Climate is the main driver of that downward trend. In the US and Canada, the spring wheat planting is almost finished, but soil moisture is on the low side. This situation convinced the Stratégie Grains analysts that a slight reduction in projections for North American wheat was in order, despite the expectation of some rain in coming weeks.
However, this is not the only region where the wheat crop is being evaluated downward: parts of the European harvest are looking to be in trouble as well. “After the new reduction applied this month, the 2023 Spanish harvest is quite simply the worst since records began,” observes Strategie Grains.

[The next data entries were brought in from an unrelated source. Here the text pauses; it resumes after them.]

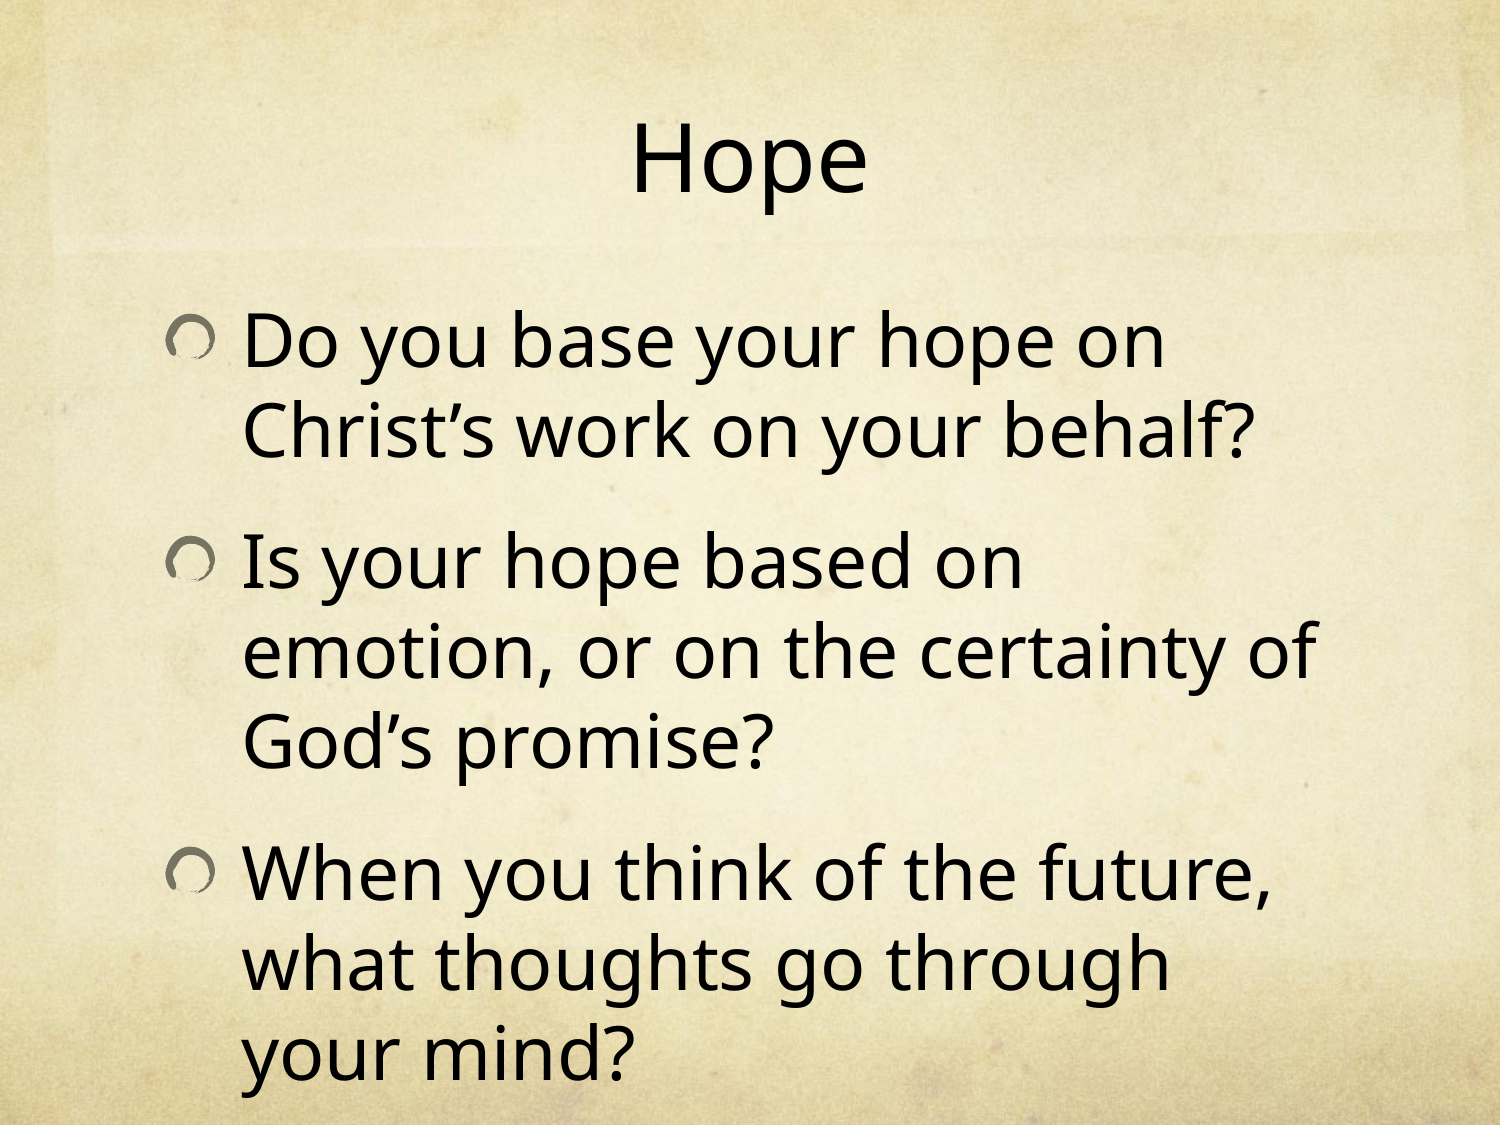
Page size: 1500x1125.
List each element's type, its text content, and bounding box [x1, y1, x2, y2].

list Do you base your hope on Christ’s work on your behalf? Is your hope based on emotion, or on the certainty of God’s promise? When you think of the future, what thoughts go through your mind? [150, 284, 1350, 950]
picture [0, 0, 1500, 1125]
title Hope [150, 82, 1350, 225]
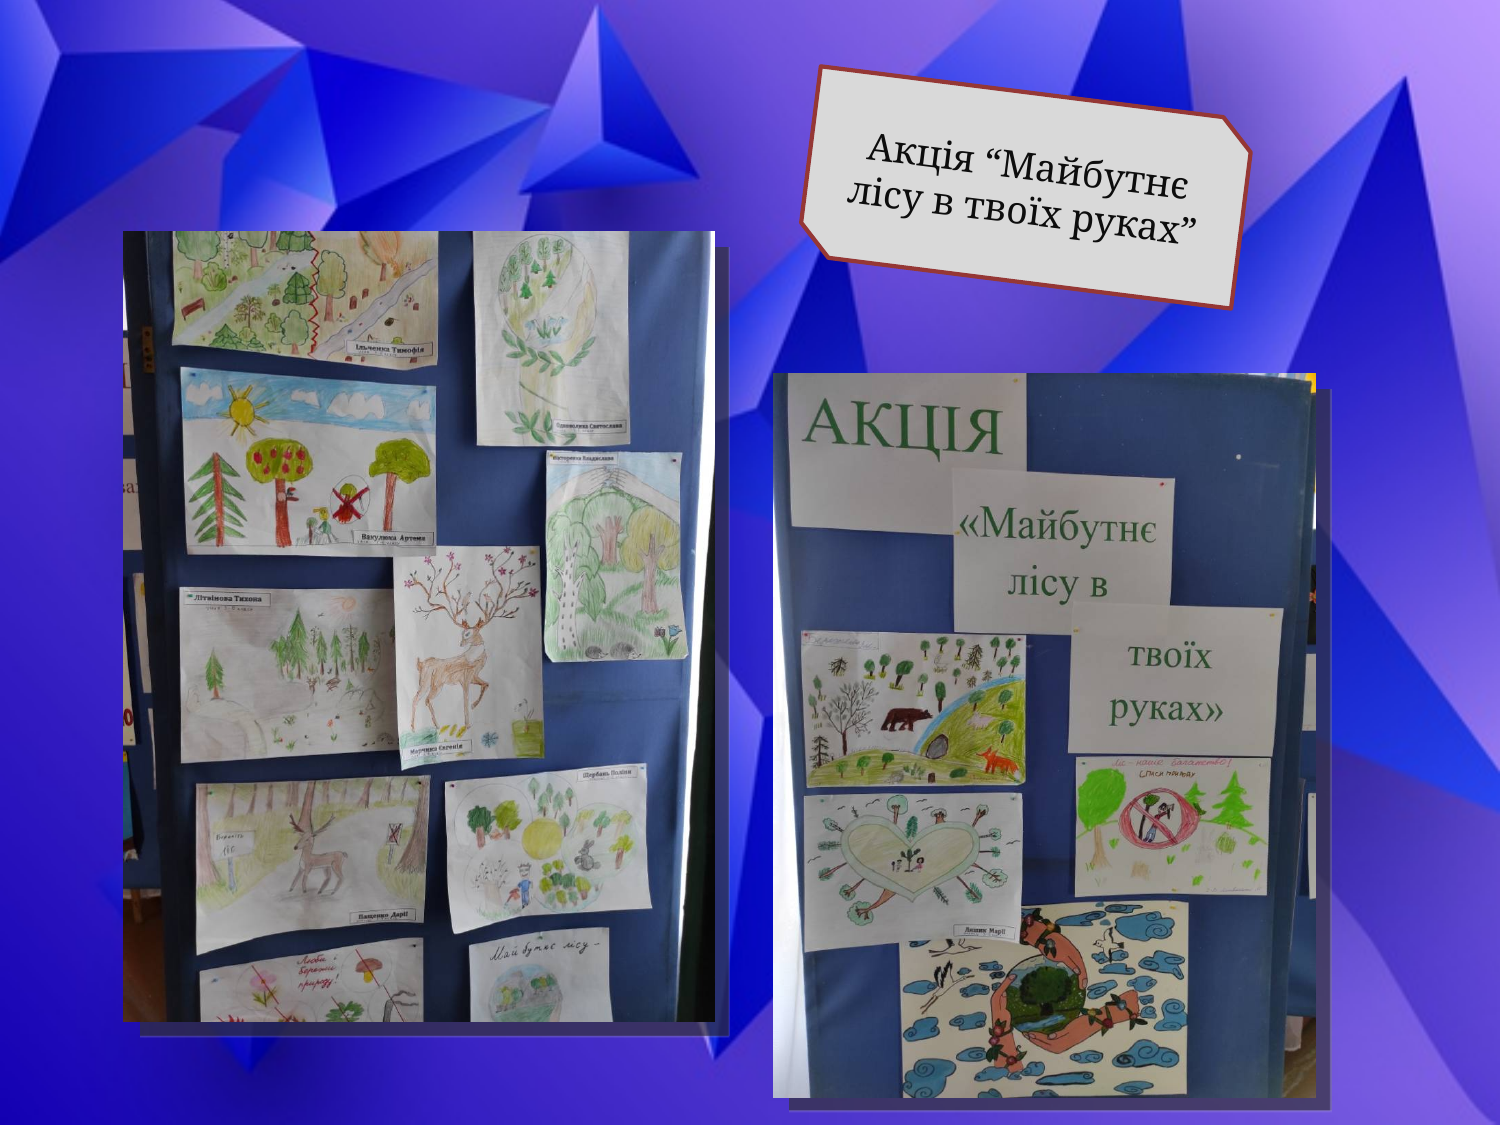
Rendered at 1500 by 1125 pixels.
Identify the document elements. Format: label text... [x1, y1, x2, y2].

text_box Акція “Майбутнє лісу в твоїх руках” [799, 64, 1253, 311]
picture [0, 0, 1500, 1125]
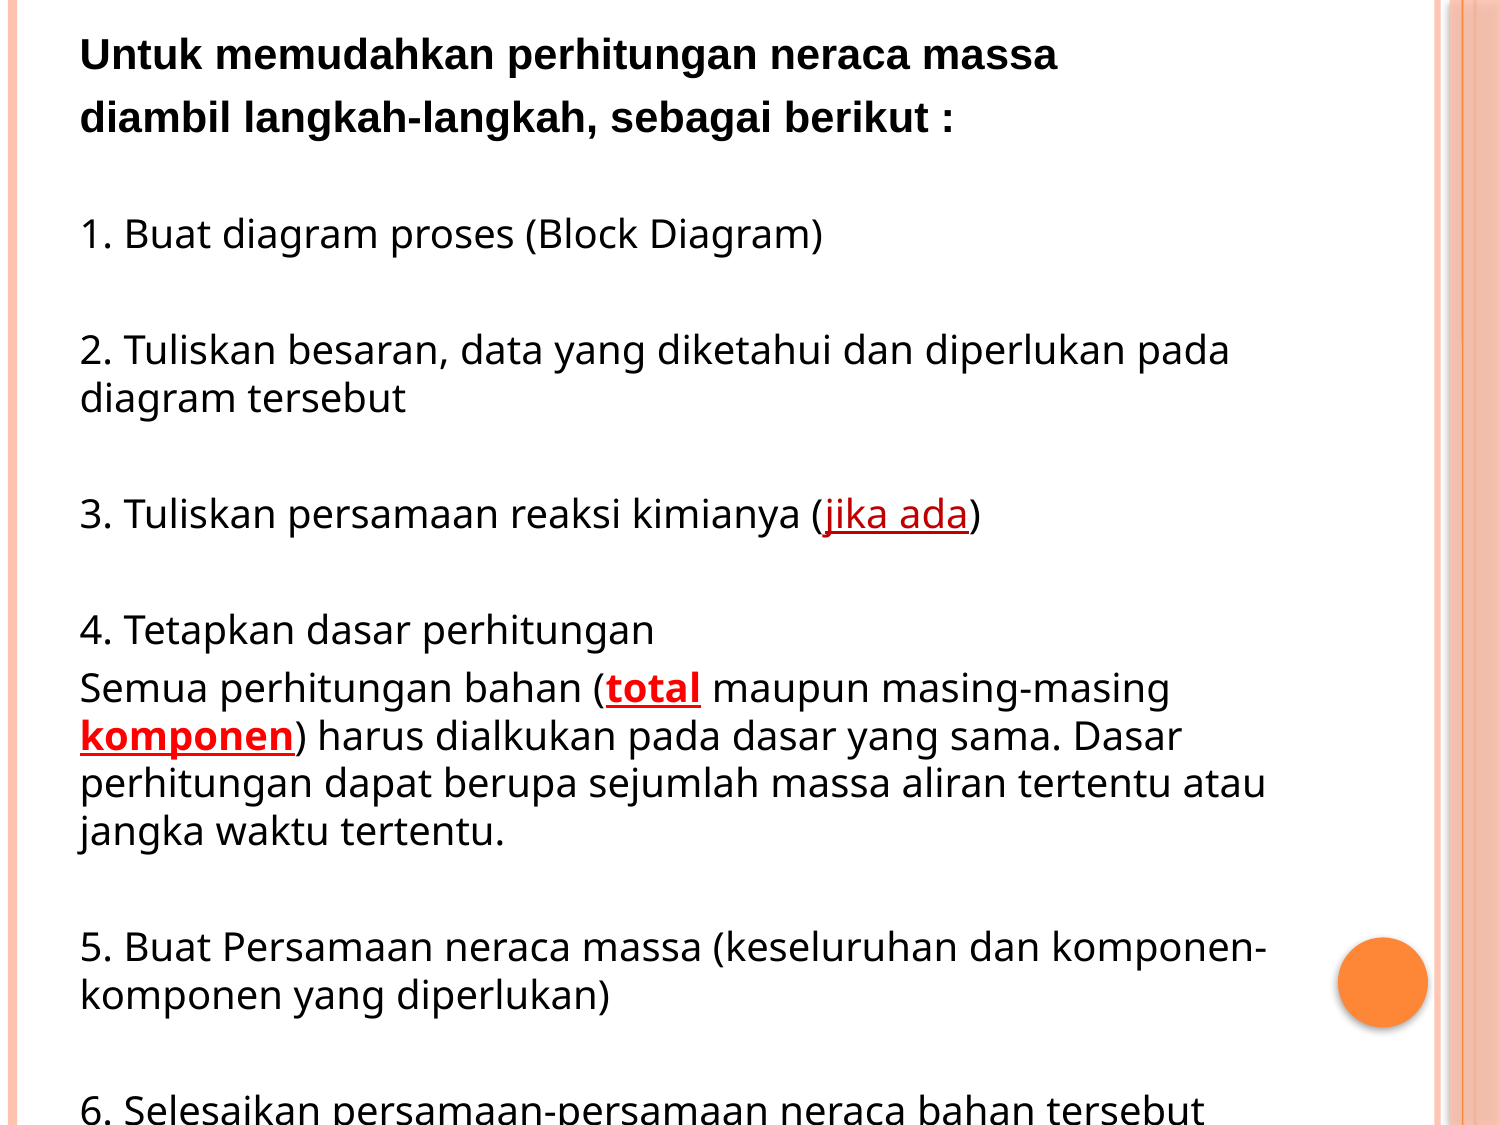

Beyond the catastrophic Spanish situation, the report also notes that northern European countries including the Baltic States and Denmark are also seeing deteriorating conditions. “If there is no improvement in the next few days, we would expect further significant reductions to harvest potentials,” it warns, although adding that production outlooks in other EU states such as France and Romania have increased month on month thanks to more favourable conditions.
Finally, the report’s wheat production outlook was influenced by the confirmation of the presence of an El Niño event. “This month, we have already reduced expected yield potentials in Australia given the devastating effects that this climatic phenomenon can have on wheat production – albeit only slightly at this stage, as the phenomenon’s intensity can vary substantially,” states Stratégie Grains
As a consequence of this, combined with expectations regarding demand from the animal feed and human/industrial sectors, Stratégie Grains now projects ending global stocks for wheat in the 2023/24 marketing year to come in slightly lower than those for the 2022/23 year, as opposed to slightly higher.

Meanwhile, the stocks-to-use ratio on the world market in 2023/24 at 30.1%, down 1.2 point compared with 2022/23, and just 0.8 point below the 5-year average.
“Against this backdrop, our current world balance sheet points to situation of delicate equilibrium,” it concludes.